Files
ai_ops/docs/orchestration-engine.md

3.8 KiB

Schema-Driven Orchestration Engine

Why this exists

The orchestration runtime introduces explicit schema validation and deterministic execution rules for multi-agent pipelines. The design favors predictable behavior over implicit conversational memory.

Main components

  • AgentManifest schema (src/agents/manifest.ts): validates personas, relationships, topology constraints, and a strict DAG pipeline.
  • Persona registry (src/agents/persona-registry.ts): renders templated prompts with runtime context and routes behavioral events.
  • Stateful storage for stateless execution (src/agents/state-context.ts): each node execution reads payload + state from storage to get fresh context.
  • DAG pipeline runner (src/agents/pipeline.ts): executes topology blocks, emits typed domain events, evaluates route conditions, and enforces retry/depth/failure limits.
  • Project context store (src/agents/project-context.ts): project-scoped global flags, artifact pointers, and task queue persisted across sessions.
  • Orchestration facade (src/agents/orchestration.ts): wires manifest + registry + pipeline + state manager + project context with env-driven limits.
  • Hierarchical resource suballocation (src/agents/provisioning.ts): builds child git-worktree and child port-range requests from parent allocation data.
  • Recursive manager runtime (src/agents/manager.ts): utility invoked by the pipeline engine for fan-out/retry-unrolled execution.

Constraint model

  • Relationship constraints: per-edge limits (maxDepth, maxChildren) and process-level cap (AGENT_RELATIONSHIP_MAX_CHILDREN).
  • Pipeline constraints: per-node retry limits, retry-unrolled topology, and process-level cap (AGENT_TOPOLOGY_MAX_RETRIES).
  • Topology constraints: max depth and retries from manifest + env caps.

Stateless handoffs

Node payloads are persisted under the state root.

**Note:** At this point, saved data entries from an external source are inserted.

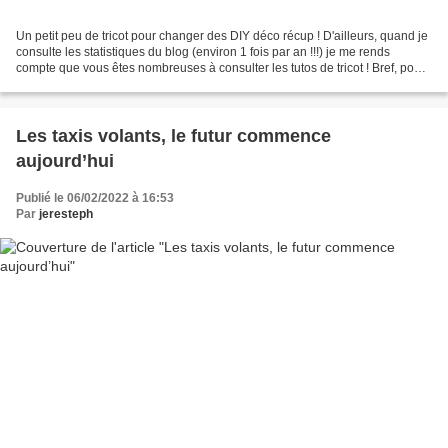
Un petit peu de tricot pour changer des DIY déco récup ! D'ailleurs, quand je
consulte les statistiques du blog (environ 1 fois par an !!!) je me rends
compte que vous êtes nombreuses à consulter les tutos de tricot ! Bref, pour
aujourd'hui, je vous parle...
Les taxis volants, le futur commence
aujourd’hui
Publié le 06/02/2022 à 16:53
Par
jeresteph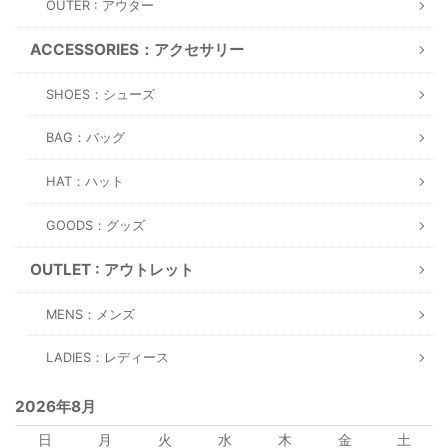
OUTER : アウター
ACCESSORIES：アクセサリー
SHOES：シューズ
BAG：バッグ
HAT：ハット
GOODS：グッズ
OUTLET : アウトレット
MENS：メンズ
LADIES：レディース
2026年8月
日
月
火
水
木
金
土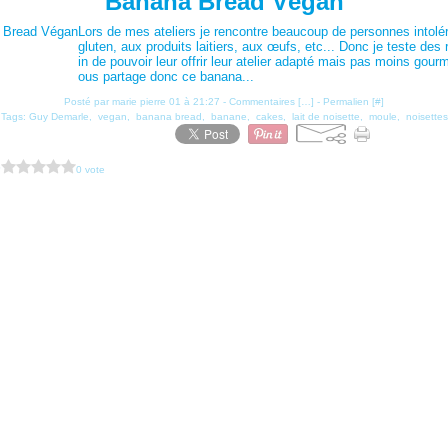
Banana Bread Végan
Lors de mes ateliers je rencontre beaucoup de personnes intolé
gluten, aux produits laitiers, aux œufs, etc... Donc je teste des 
in de pouvoir leur offrir leur atelier adapté mais pas moins gour
ous partage donc ce banana...
Posté par marie pierre 01 à 21:27 -
Commentaires [
…
]
- Permalien [
#
]
Tags:
Guy Demarle
,
vegan
,
banana bread
,
banane
,
cakes
,
lait de noisette
,
moule
,
noisettes
?
0 vote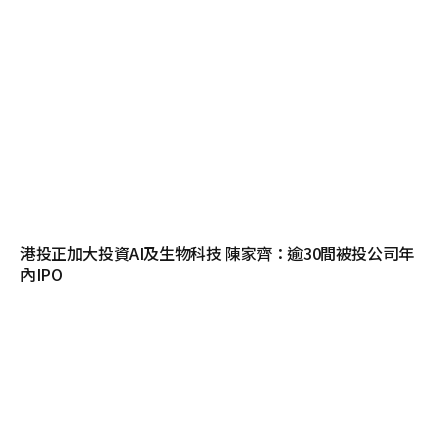
港投正加大投資AI及生物科技 陳家齊：逾30間被投公司年
內IPO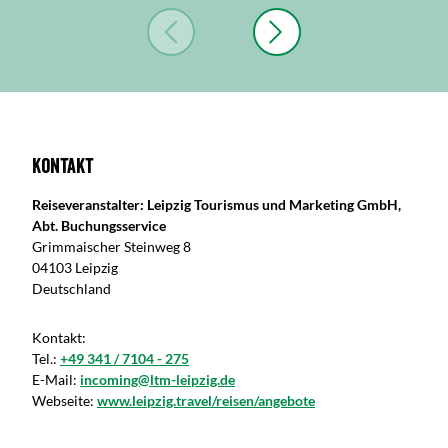
Kontakt
Reiseveranstalter: Leipzig Tourismus und Marketing GmbH,
Abt. Buchungsservice
Grimmaischer Steinweg 8
04103 Leipzig
Deutschland
Kontakt:
Tel.:
+49 341 / 7104 - 275
E-Mail:
incoming@ltm-leipzig.de
Webseite:
www.leipzig.travel/reisen/angebote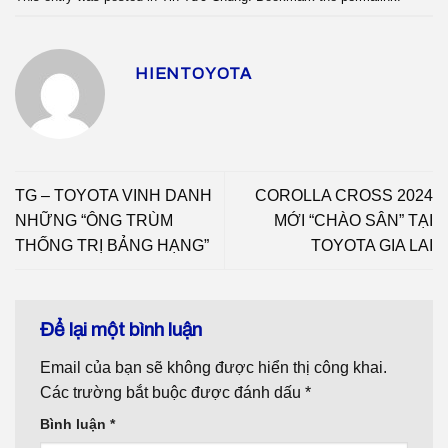
HIENTOYOTA
TG – TOYOTA VINH DANH
COROLLA CROSS 2024
NHỮNG “ÔNG TRÙM
MỚI “CHÀO SÂN” TẠI
THỐNG TRỊ BẢNG HẠNG”
TOYOTA GIA LAI
Để lại một bình luận
Email của bạn sẽ không được hiển thị công khai.
Các trường bắt buộc được đánh dấu
*
Bình luận
*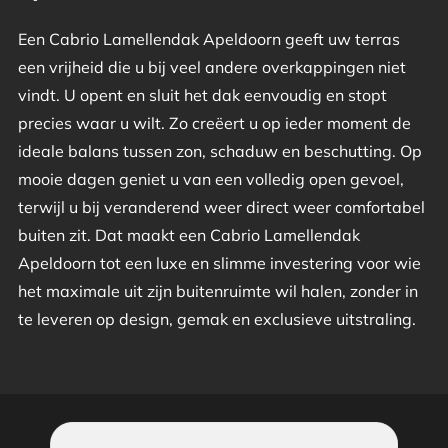
Een Cabrio Lamellendak Apeldoorn geeft uw terras
een vrijheid die u bij veel andere overkappingen niet
vindt. U opent en sluit het dak eenvoudig en stopt
precies waar u wilt. Zo creëert u op ieder moment de
ideale balans tussen zon, schaduw en beschutting. Op
mooie dagen geniet u van een volledig open gevoel,
terwijl u bij veranderend weer direct weer comfortabel
buiten zit. Dat maakt een Cabrio Lamellendak
Apeldoorn tot een luxe en slimme investering voor wie
het maximale uit zijn buitenruimte wil halen, zonder in
te leveren op design, gemak en exclusieve uitstraling.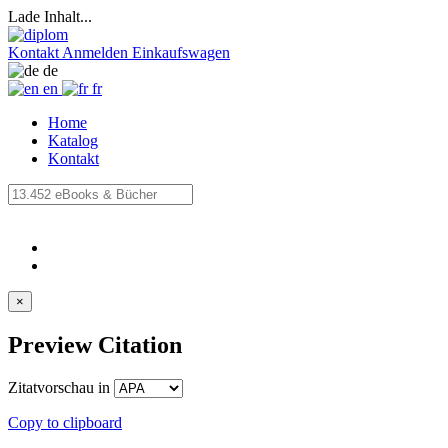
Lade Inhalt...
Kontakt
Anmelden
Einkaufswagen
de
en
fr
Home
Katalog
Kontakt
×
Preview Citation
Zitatvorschau in
Copy to clipboard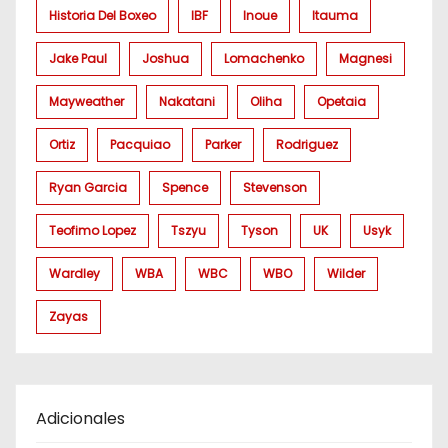
Historia Del Boxeo
IBF
Inoue
Itauma
Jake Paul
Joshua
Lomachenko
Magnesi
Mayweather
Nakatani
Oliha
Opetaia
Ortiz
Pacquiao
Parker
Rodriguez
Ryan Garcia
Spence
Stevenson
Teofimo Lopez
Tszyu
Tyson
UK
Usyk
Wardley
WBA
WBC
WBO
Wilder
Zayas
Adicionales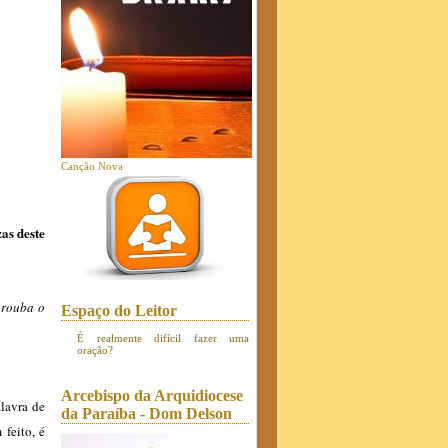
Canção Nova
as deste
 rouba o
Espaço do Leitor
É realmente difícil fazer uma
oração?
Arcebispo da Arquidiocese
lavra de
da Paraíba - Dom Delson
feito, é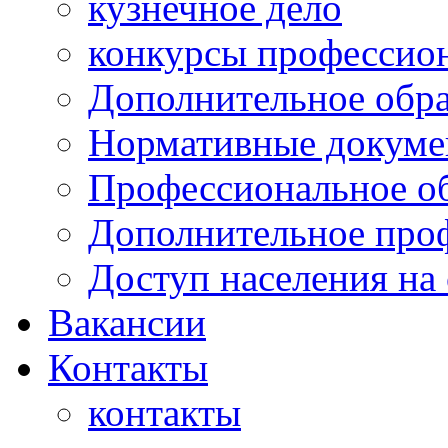
кузнечное дело
конкурсы профессион
Дополнительное обра
Нормативные докумен
Профессиональное о
Дополнительное проф
Доступ населения на
Вакансии
Контакты
контакты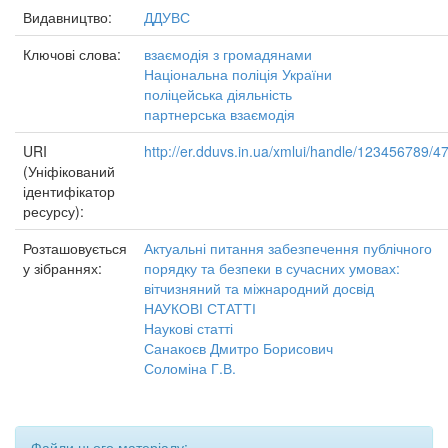
Видавництво:
ДДУВС
Ключові слова:
взаємодія з громадянами
Національна поліція України
поліцейська діяльність
партнерська взаємодія
URI
http://er.dduvs.in.ua/xmlui/handle/123456789/4
(Уніфікований
ідентифікатор
ресурсу):
Розташовується
Актуальні питання забезпечення публічного
у зібраннях:
порядку та безпеки в сучасних умовах:
вітчизняний та міжнародний досвід
НАУКОВІ СТАТТІ
Наукові статті
Санакоєв Дмитро Борисович
Соломіна Г.В.
Файли цього матеріалу: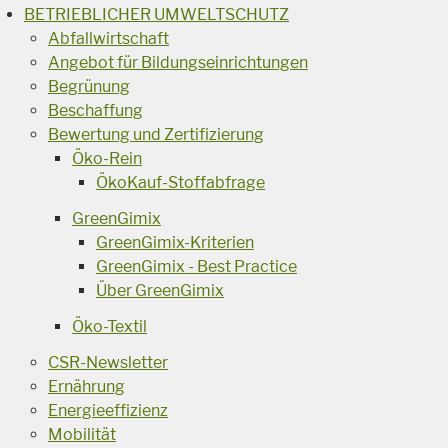
BETRIEBLICHER UMWELTSCHUTZ
Abfallwirtschaft
Angebot für Bildungseinrichtungen
Begrünung
Beschaffung
Bewertung und Zertifizierung
Öko-Rein
ÖkoKauf-Stoffabfrage
GreenGimix
GreenGimix-Kriterien
GreenGimix - Best Practice
Über GreenGimix
Öko-Textil
CSR-Newsletter
Ernährung
Energieeffizienz
Mobilität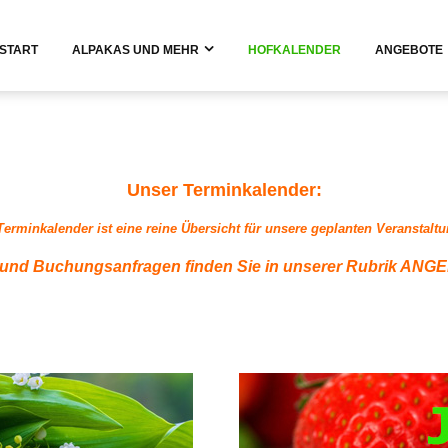
START
ALPAKAS UND MEHR
HOFKALENDER
ANGEBOTE
Unser Terminkalender:
Terminkalender ist eine reine Übersicht für unsere geplanten Veranstalt
 und Buchungsanfragen finden Sie in unserer Rubrik AN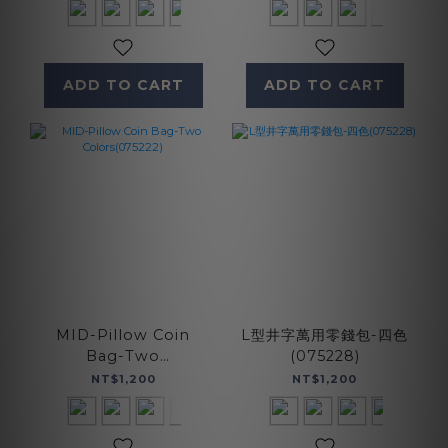
ADD TO CART
ADD TO CART
MID-Pillow Coin
L型井字萬用零錢包-四色
Bag-Two
(075228)
Colors(075222)
NT$1,200
NT$1,200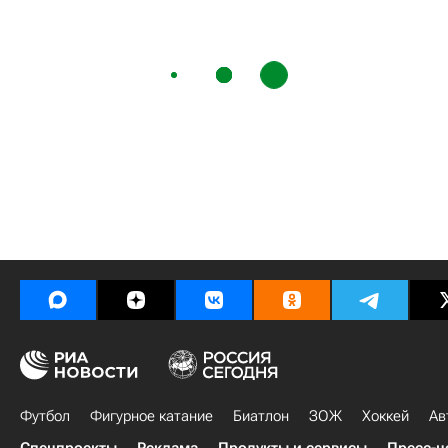
Футбол
Фигурное катание
Биатлон
ЗОЖ
Хоккей
Ав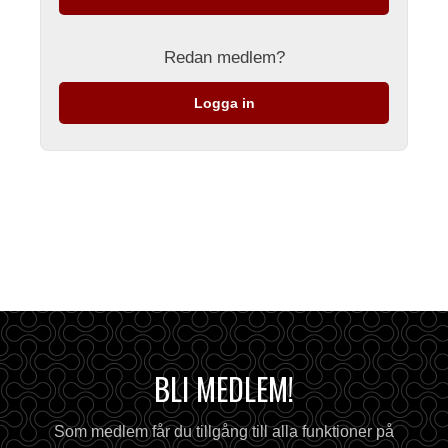
Redan medlem?
Logga in
BLI MEDLEM!
Som medlem får du tillgång till alla funktioner på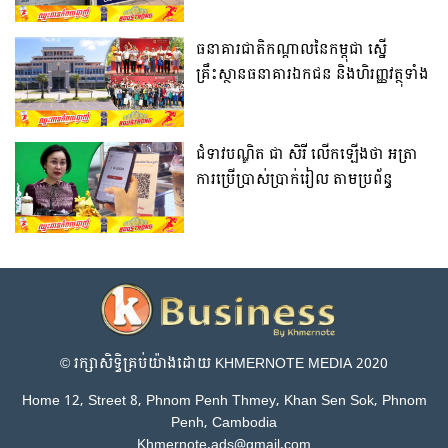
យន្តហោះតូក្យូប្រទេសជប៉ុន
ធនាគារជាតិកណ្តាលនៃកម្ពុជា ស្នើ
គ្រឹះស្ថានធនាគារឯកជន និងហិរញ្ញវត្ថុទាំង
អស់ជួយប្តូរក្រដាក់ ប្រាក់រៀលចាស់ ទក់
រហែកដល់ពលរដ្ឋ ដោយឥតគិតថ្លៃ ជា
ពិសេសពលរដ្ឋនៅតំបន់ដាច់ស្រយាល
ជំទាវបណ្ឌិត ជា សិរី លើកឡើងថា អត្រា
ការប្រើប្រាស់ប្រាក់រៀល តាមប្រព័ន្ធ
អេឡិចត្រូនិកក្នុងឆ្នាំ២០២៣ កើនឡើង
ខ្ពស់
© រក្សា​សិទ្ធិ​គ្រប់​យ៉ាង​ដោយ​ KHMERNOTE MEDIA 2020
Home 12, Street 8, Phnom Penh Thmey, Khan Sen Sok, Phnom
Penh, Cambodia
Khmernote.ads@gmail.com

Nodes do not inherit in-memory conversational context from previous node runs. Fresh context is reconstructed from the handoff and persisted state each execution. Sessions load project context from AGENT_PROJECT_CONTEXT_PATH at initialization, and orchestration writes project updates on each node completion.

Execution topology model

  • Pipeline graph execution is DAG-based with ready-node frontiers.
  • Nodes tagged with topology blocks parallel/hierarchical are dispatched concurrently (Promise.all) through AgentManager.
  • Validation failures follow retry-unrolled behavior and are executed as new manager child sessions.
  • Sequential hard failures (timeout/network/403-like) trigger fail-fast abort.
  • AbortSignal is passed through actor execution input for immediate cancellation propagation.

Domain events

  • Domain event schema is strongly typed (src/agents/domain-events.ts).
  • Standard event domains:
    • planning: requirements_defined, tasks_planned
    • execution: code_committed, task_blocked
    • validation: validation_passed, validation_failed
    • integration: branch_merged
  • Pipeline edges can trigger on domain events (edge.event) in addition to legacy status triggers (edge.on).
  • history_has_event route conditions evaluate persisted domain event history entries (validation_failed, task_blocked, etc.).

Security note

Security enforcement now lives in src/security:

  • bash-parser AST parsing for shell command tokenization (Command/Word nodes).
  • Zod-validated shell/tool policy schemas.
  • SecurityRulesEngine for binary allowlists, path traversal checks, worktree boundaries, and tool clearance checks.
  • SecureCommandExecutor for controlled child_process execution with timeout + explicit env policy.

PipelineExecutor treats SecurityViolationError via configurable policy:

  • hard_abort (default): immediate pipeline termination.
  • validation_fail: maps to retry-unrolled remediation.